Pig farmers bleed as costs rise

The acronym INAPORC is used to designate the various professionals in the French swine sector, from livestock feed producers to swine slaughterers and pork processors, including breeders. We say to ourselves that the conditions seem to be in place to, through this structure, establish hiring policies that allow each link in the sector to live from their work. But things don’t happen like that. In France, the evolution of pork prices continues to depend on prices on the Plérin watch market in the Côtes d’Armor. Pigs are sold there in batches, using the top-down auction technique. As a result, the reference price does not take into account changes in production costs. It fluctuates according to the law of supply and demand across the world.

To measure the perverse effects, it should be noted that this reference price in Plérin was around 1.25 euros per kilo between October 2021 and February 2022. Hence this observation contained in the dossier delivered yesterday to journalists in Paris on the occasion of the press conference that closed the INAPORC General Assembly: “Farmers have not reached their break-even point for almost a year, due to the increase in pig feed prices, which represent almost 70% of their production costs, and the low market prices for pork”, reads the first half of this paragraph.

10% of farms could disappear this year

Interestingly, the INAPORC text makes no reference to the average price of €1.25 per kilo of carcass between October 2021 and February 2022, while the average price per ton of corn rose by 20% over the same months. was true for soybean and rapeseed meal. But he points out about the situation at the beginning of the summer: “While its production cost exceeded the two euros mark, the sale price stagnated at 1.70 euros for two months and has just gone up for fifteen days. Under the influence of a terrible scissor effect, the cash flow of breeders is being harmed and 10% of the 10,000 French swine farms could disappear this year.”

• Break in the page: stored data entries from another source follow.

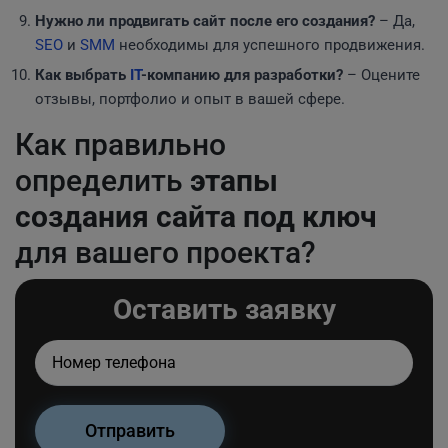
Нужно ли продвигать сайт после его создания?
– Да,
SEO
и
SMM
необходимы для успешного продвижения.
Как выбрать
IT
-компанию для разработки?
– Оцените
отзывы, портфолио и опыт в вашей сфере.
Как правильно
определить
этапы
создания сайта под ключ
для вашего проекта?
Оставить заявку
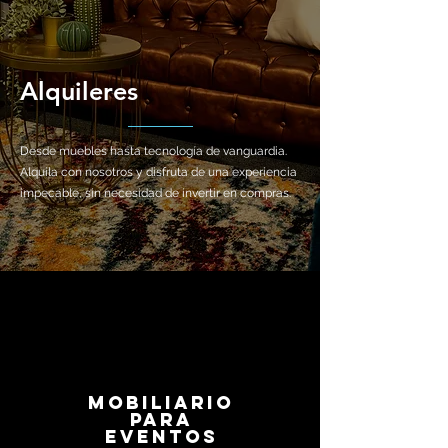
Alquileres
Desde muebles hasta tecnología de vanguardia.
Alquila con nosotros y disfruta de una experiencia
impecable, sin necesidad de invertir en compras.
Mobiliario
para
eventos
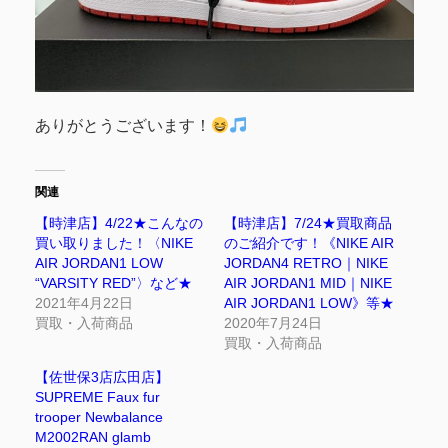
ありがとうございます！
関連
【時津店】4/22★こんなの
【時津店】7/24★買取商品
買い取りました！〈NIKE
のご紹介です！《NIKE AIR
AIR JORDAN1 LOW
JORDAN4 RETRO｜NIKE
“VARSITY RED”〉など★
AIR JORDAN1 MID｜NIKE
2021年4月22日
AIR JORDAN1 LOW》等★
買取・入荷商品
2020年7月24日
買取・入荷商品
【佐世保3店広田店】
SUPREME Faux fur
trooper Newbalance
M2002RAN glamb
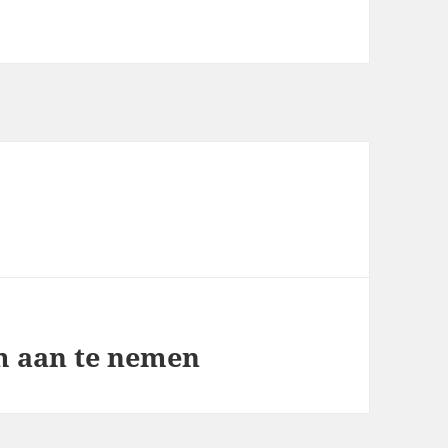
m aan te nemen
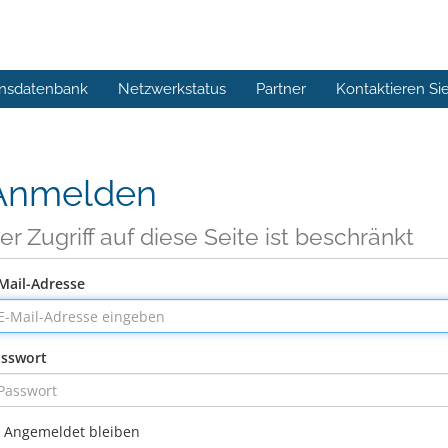
nsdatenbank
Netzwerkstatus
Partner
Kontaktieren Si
Anmelden
er Zugriff auf diese Seite ist beschränkt
Mail-Adresse
sswort
Angemeldet bleiben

This risk is real, despite the one-off aid of 350 million euros announced by the government to try to counter the perverse effects of a globalized price obeying the single law of supply and demand, without taking into account the evolution of production costs. We must add that the same danger also exists in other sectors such as poultry meat, chicken eggs, beef cattle and milk production due to the increase in the price of cereals and vegetable protein seeds transformed into cakes. Added to this is a hot and dry summer followed by an equally dry spring, which increases production costs in pasture farming.

30% of pork exported and 25% imported to France

France produces 9% of the hogs raised in the Europe of 27. It exports 30% of its swine production, much of which is in the form of charcuterie, while many lower cuts such as legs, ears, snouts and part of the bacon are purchased from China. . But France also imports 25% of its pork consumption almost exclusively from other EU member countries. In the latter, Spain produces 21% of production and Germany 20%, according to INAPORC. We then imagine that the pigs raised in Spain are fed mainly on corn and soy pie imported from the American continent. As for Germany, we know that the methanization of livestock effluents for electricity production brings additional income to many farmers, whether they produce pigs or cow’s milk.

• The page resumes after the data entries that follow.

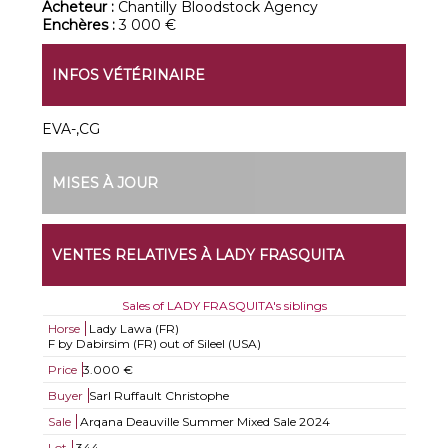
Acheteur :
Chantilly Bloodstock Agency
Enchères :
3 000 €
INFOS VÉTÉRINAIRE
EVA-,CG
MISES À JOUR
VENTES RELATIVES À LADY FRASQUITA
Sales of LADY FRASQUITA's siblings
Horse
Lady Lawa (FR)
F by Dabirsim (FR) out of Sileel (USA)
Price
3.000 €
Buyer
Sarl Ruffault Christophe
Sale
Arqana Deauville Summer Mixed Sale 2024
Lot
344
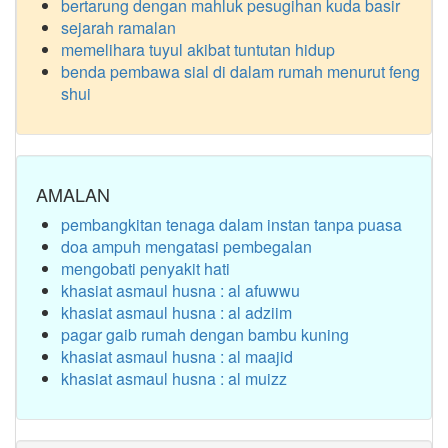
bertarung dengan mahluk pesugihan kuda basir
sejarah ramalan
memelihara tuyul akibat tuntutan hidup
benda pembawa sial di dalam rumah menurut feng
shui
AMALAN
pembangkitan tenaga dalam instan tanpa puasa
doa ampuh mengatasi pembegalan
mengobati penyakit hati
khasiat asmaul husna : al afuwwu
khasiat asmaul husna : al adziim
pagar gaib rumah dengan bambu kuning
khasiat asmaul husna : al maajid
khasiat asmaul husna : al muizz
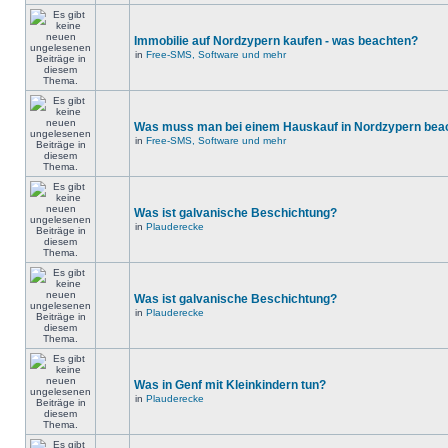
Immobilie auf Nordzypern kaufen - was beachten?
in
Free-SMS, Software und mehr
Was muss man bei einem Hauskauf in Nordzypern bea
in
Free-SMS, Software und mehr
Was ist galvanische Beschichtung?
in
Plauderecke
Was ist galvanische Beschichtung?
in
Plauderecke
Was in Genf mit Kleinkindern tun?
in
Plauderecke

According to INAPORC, each Frenchman consumes an average of 31.6 kg of pork a year, 81% of which at home, including fresh meat and charcuterie. In second place comes poultry with 28.3 kg per capita ahead of beef with 22.2 kg. Invited to speak at the end of this general assembly by the president of INAPORC Thierry Mayer, Marc Fesneau, the new “Minister of Agriculture and Food Sovereignty”, insisted on underlining the importance of “Food Sovereignty” in his ministerial role. But he did not elaborate on how he intends to bring it to life. However, Thierry Mayer reminded him that the price of a ton of swine feed reached 345 euros in April 2022 against 240 euros in January 2020. According to INAPORC, “the duration and intensity of this crisis have plunged farmers into in serious and serious financial difficulties. In the absence of money, 10% of the 10,000 French farms could disappear today.”

When Bruno Le Maire asks for promotions

But difficulties also affect processors. Also according to INAPORC, “40% of delicatessen companies offer products whose prices do not cover production costs. 25% of charcuterie companies could be forced to reduce their workforce by 2022 and many are seeing the risk of failure increase.” Because they are also subject to increases in production costs through energy and packaging prices, while votes on two EGALIM laws in 2018 and 2021 did not allow these increases to be fully taken into account in annual trade negotiations. at the beginning of March 2022.

This means that much is now expected of the “Minister of Agriculture and Food Sovereignty”. But we tell ourselves that Bruno Le Maire, Minister of Economy and Finance, may have already decided to soap his board, speaking out this week in favor of multiplying promotions in stores to compensate, in part, for the loss. of household purchasing power. This is still part of the policy “and at the same time”, dear to President Macron.